Opened in 1855 on a previously uninhabited area of the Plaistow Marshes, it was the first of the Royal Docks and the first London dock to be designed specifically to accommodate large steam ships. It was also the first to use hydraulic power to operate its machinery and the first to be connected to the national railway network via the Eastern Counties and Thames Junction Railway section of what is now the North London Line. It was initially known as "Victoria Dock"; the prefix "Royal" was granted in 1880.

The dock was connected through a line which ran between Canning Town and North Woolwich. When the Royal Dock was first built the railway cut along the docks; to correct this a swingbridge over the entrance to the dock was built. This however slowed down journey time, and so a new line was built in 1855 to take the route around the north side of the dock to Silvertown, and a station at Custom House opened where it re-connected with the original line. The older southern line was kept to serve local factories, where it was known as the Silvertown Tramway.

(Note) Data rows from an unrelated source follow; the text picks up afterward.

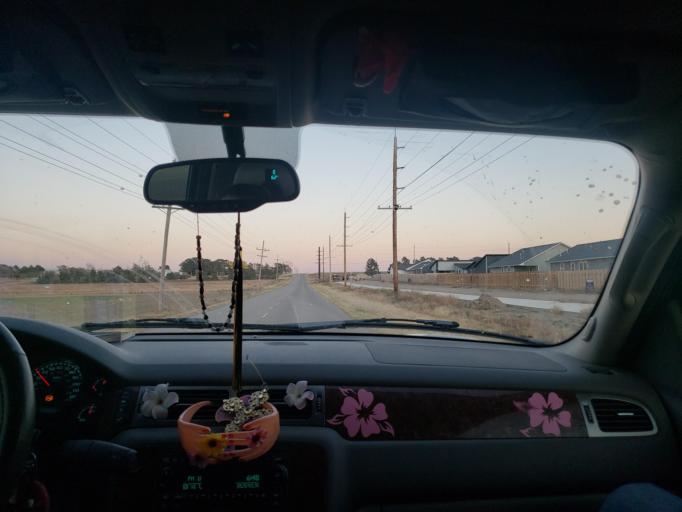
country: US
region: Kansas
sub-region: Finney County
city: Garden City
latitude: 37.9888
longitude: -100.8216
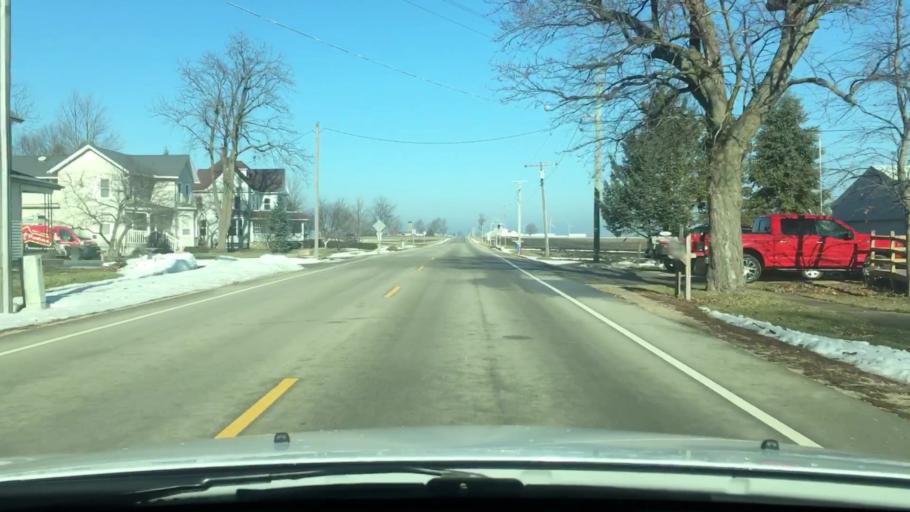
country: US
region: Illinois
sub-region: DeKalb County
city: Waterman
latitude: 41.7698
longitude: -88.8771
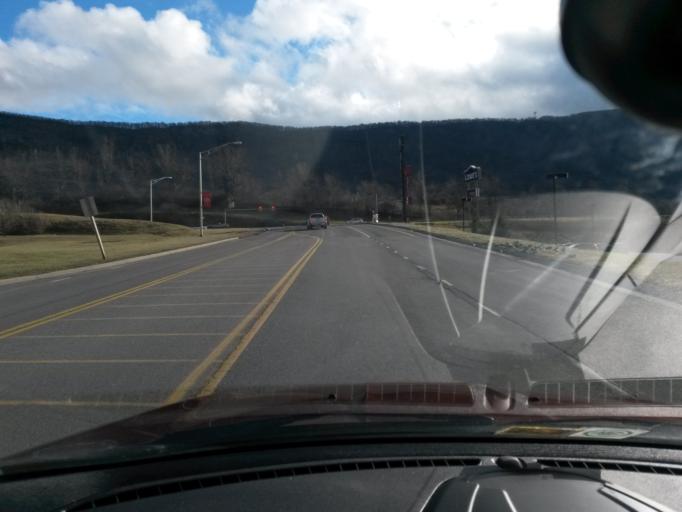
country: US
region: Virginia
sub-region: Tazewell County
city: Bluefield
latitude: 37.2388
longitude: -81.2491
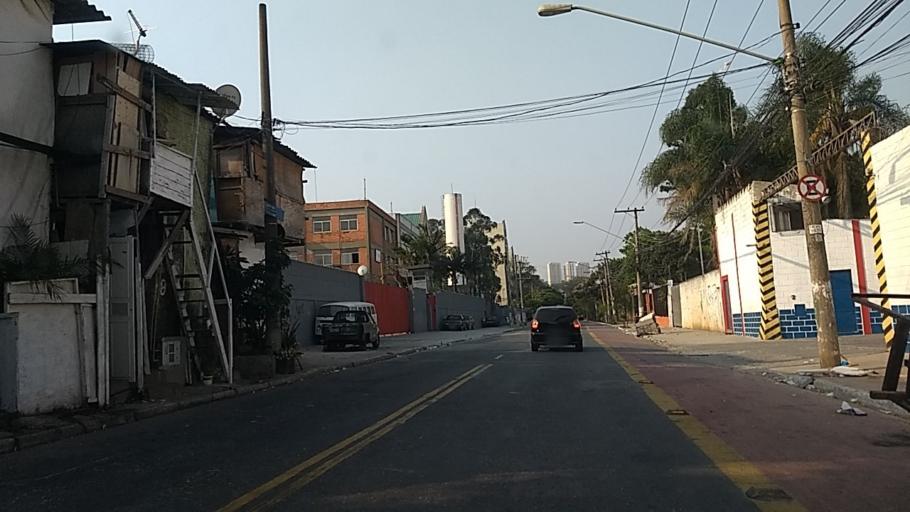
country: BR
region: Sao Paulo
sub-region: Sao Paulo
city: Sao Paulo
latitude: -23.5126
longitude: -46.6024
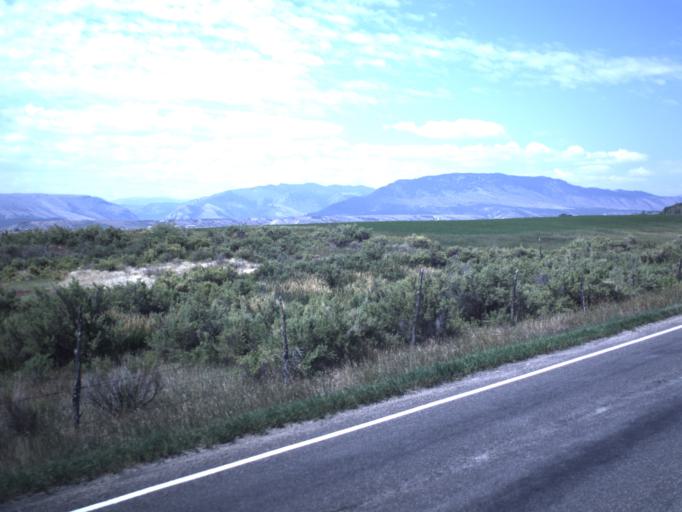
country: US
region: Utah
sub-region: Daggett County
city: Manila
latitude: 40.9886
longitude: -109.7033
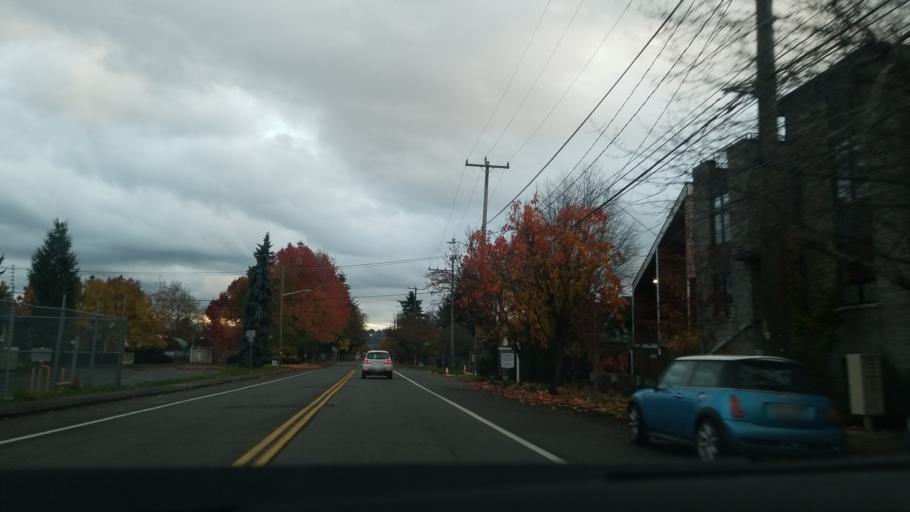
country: US
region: Washington
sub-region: King County
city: White Center
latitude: 47.5448
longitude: -122.3185
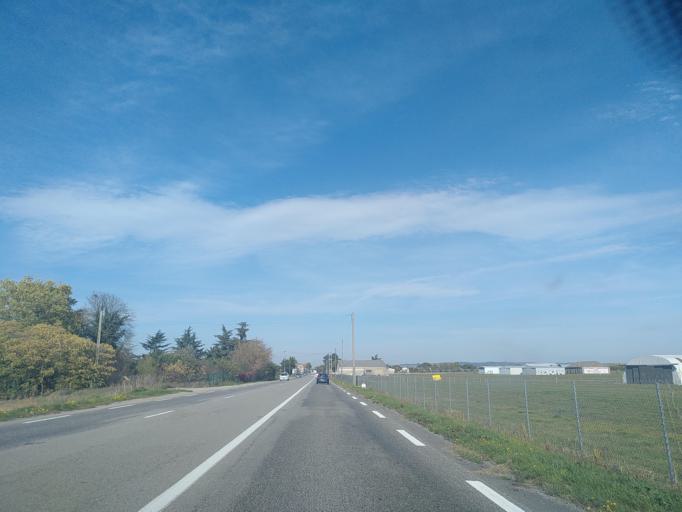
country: FR
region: Rhone-Alpes
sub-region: Departement de la Drome
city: Andancette
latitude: 45.2527
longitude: 4.8222
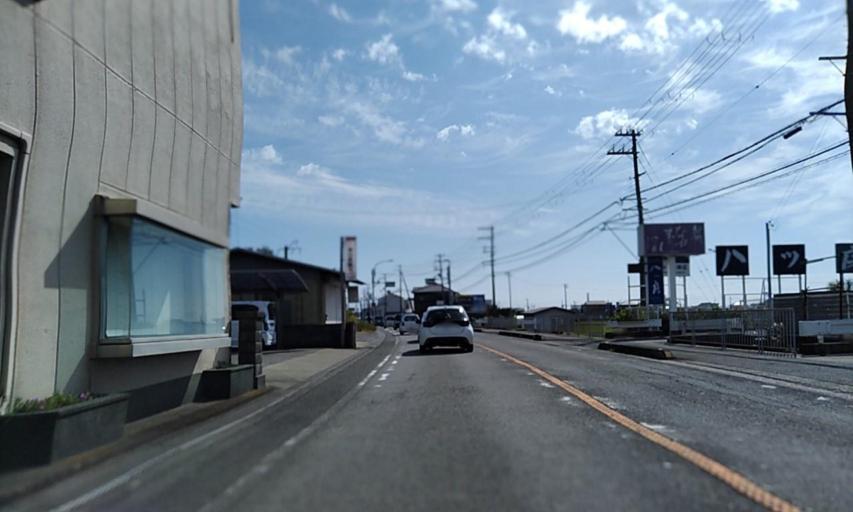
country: JP
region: Wakayama
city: Gobo
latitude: 33.9108
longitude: 135.1496
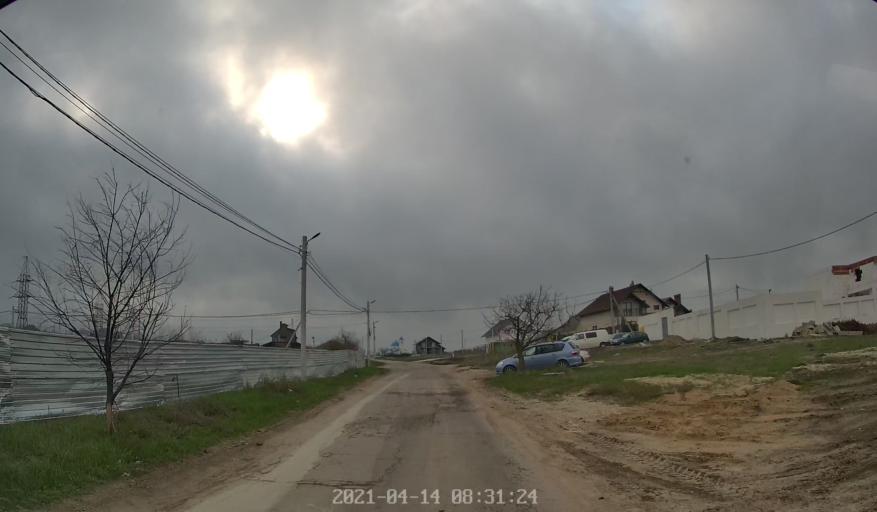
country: MD
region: Chisinau
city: Stauceni
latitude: 47.0613
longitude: 28.9344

The Royal Victoria Dock consisted of a main dock and a basin to the west, providing an entrance to the Thames on the western side of the complex. The dock was deeply indented with four solid piers, each 152 m long by 43 m wide, on which were constructed two-storey warehouses. Other warehouses, granaries, shed and storage buildings surrounded the dock, which had a total of 3.6 km of quays.

The dock was an immediate commercial success, as it could easily accommodate all but the very largest steamships. By 1860, it was already taking over 850,000 tons of shipping a year - double that of the London Docks, four times that of St Katharine Docks and 70% more than the West India Dock and East India Docks combined. It was badly damaged by German bombing in World War II but experienced a resurgence in trade following the war. However, from the 1960s onwards, the Royal Victoria experienced a steady decline - as did all of London's other docks - as the shipping industry adopted containerization, which effectively moved traffic downstream to Tilbury. It finally closed to commercial traffic along with the other Royal Docks in 1980.